An easier version: Skip the tadka and just garnish with chopped peanuts, roasted sesame seeds, and chopped coriander. But the tadka is really nice.

Variations: You can do lots with eggplant this way. Sahni just cooks onions with the eggplant and spices from the beginning, and then adds tamarind. Almost any sauce will do. I make a distant cousin of "balado terong," or Indonesian eggplant in a sambal, a red chili sauce. Make the chili sauce by pureeing a sweet red pepper, some hot fresh red peppers (keep the seeds in for heat, unless your daughter tells you to make it "bland"-- green will do in a pinch), a few shallots and a few cloves of garlic. Heat oil in a nonstick skillet and cook it down a bit until it no longer smells raw. Cook eggplant as above, but without the spices, for 4 minutes, add the sauce and cook 4 minutes more. Play around with this. Just don't make it bland.

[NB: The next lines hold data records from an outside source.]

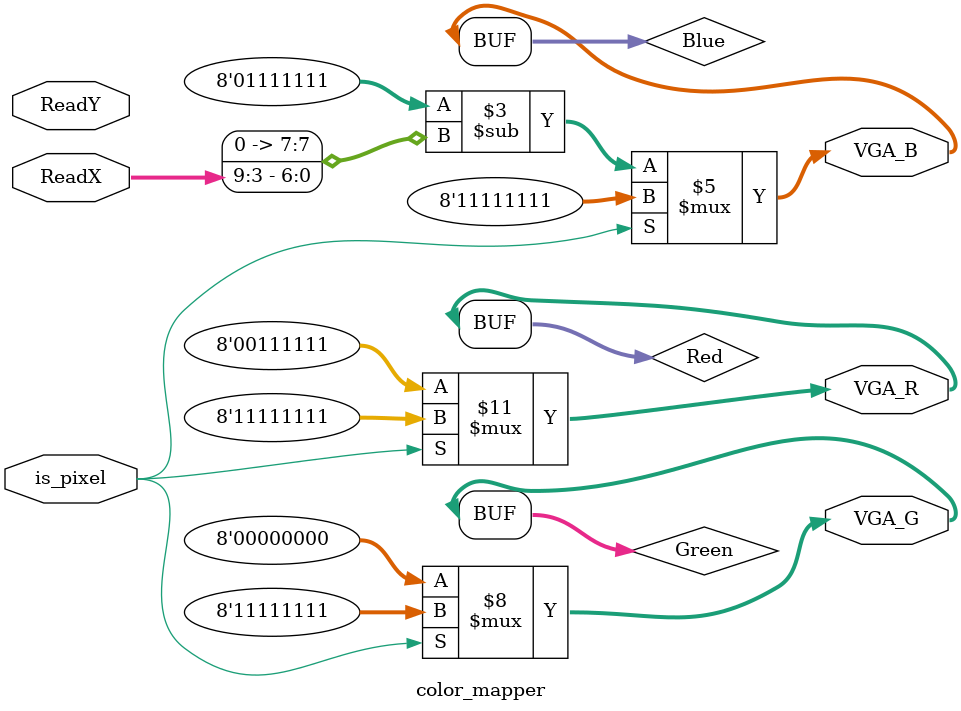
<source format=sv>


// color_mapper: Decide which color to be output to VGA for each pixel.
module  color_mapper(   input               is_pixel,           // Whether current pixel should be drew
                                                                //   or background
                        input        [9:0]  ReadX, ReadY,       // Current pixel coordinates
                        output logic [7:0]  VGA_R, VGA_G, VGA_B // VGA RGB output
                    );
    
    logic [7:0] Red, Green, Blue;
    
    // Output colors to VGA
    assign VGA_R = Red;
    assign VGA_G = Green;
    assign VGA_B = Blue;
    
    always_comb
    begin
        if (is_pixel == 1'b1)
        begin
            Red = 8'hff;
            Green = 8'hff;
            Blue = 8'hff;
        end
        else
        begin
            // Background with nice color gradient
            Red = 8'h3f;
            Green = 8'h00;
            Blue = 8'h7f - {1'b0, ReadX[9:3]};
        end
    end
    
endmodule

</source>
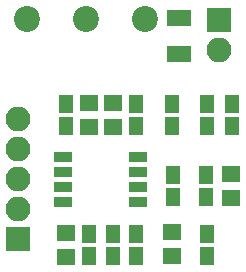
<source format=gts>
G04 #@! TF.FileFunction,Soldermask,Top*
%FSLAX46Y46*%
G04 Gerber Fmt 4.6, Leading zero omitted, Abs format (unit mm)*
G04 Created by KiCad (PCBNEW 4.0.4-1.fc24-product) date Tue Jun 12 10:10:09 2018*
%MOMM*%
%LPD*%
G01*
G04 APERTURE LIST*
%ADD10C,0.100000*%
%ADD11R,2.100000X2.100000*%
%ADD12O,2.100000X2.100000*%
%ADD13R,2.000000X1.400000*%
%ADD14C,2.200000*%
%ADD15R,1.650000X1.400000*%
%ADD16R,1.150000X1.600000*%
%ADD17R,1.543000X0.908000*%
G04 APERTURE END LIST*
D10*
D11*
X165000000Y-90000000D03*
D12*
X165000000Y-92540000D03*
D11*
X148000000Y-108500000D03*
D12*
X148000000Y-105960000D03*
X148000000Y-103420000D03*
X148000000Y-100880000D03*
X148000000Y-98340000D03*
D13*
X161600000Y-92800000D03*
X161600000Y-89800000D03*
D14*
X158700000Y-89900000D03*
X153700000Y-89900000D03*
X148700000Y-89900000D03*
D15*
X152000000Y-108000000D03*
X152000000Y-110000000D03*
D16*
X158000000Y-108050000D03*
X158000000Y-109950000D03*
X163900000Y-104950000D03*
X163900000Y-103050000D03*
X161100000Y-104950000D03*
X161100000Y-103050000D03*
X154000000Y-109950000D03*
X154000000Y-108050000D03*
X156000000Y-108050000D03*
X156000000Y-109950000D03*
X152000000Y-98950000D03*
X152000000Y-97050000D03*
X164000000Y-108050000D03*
X164000000Y-109950000D03*
X161000000Y-97050000D03*
X161000000Y-98950000D03*
X164000000Y-97050000D03*
X164000000Y-98950000D03*
X166100000Y-97050000D03*
X166100000Y-98950000D03*
X158000000Y-98950000D03*
X158000000Y-97050000D03*
D17*
X158175000Y-101595000D03*
X158175000Y-102865000D03*
X158175000Y-104135000D03*
X158175000Y-105405000D03*
X151825000Y-105405000D03*
X151825000Y-104135000D03*
X151825000Y-102865000D03*
X151825000Y-101595000D03*
D15*
X166000000Y-103000000D03*
X166000000Y-105000000D03*
X156000000Y-99000000D03*
X156000000Y-97000000D03*
X154000000Y-99000000D03*
X154000000Y-97000000D03*
X161000000Y-109950000D03*
X161000000Y-107950000D03*
M02*

</source>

  1., you're familiar with many processes and terms of Indian cuisine! I agree with your daughter and wife that sambar is welcome any day over plain moong dal :) Let me know if you need ideas on tadkas for dals -- moong dal can be made like a dry salad, a soupy dal to go with rice or bread and spicy thick dal to go with rotis or puris (deep fried, fluffed up bread).

    cheers, Jyoti

  2. I would love any ideas you have for dals and tadkas!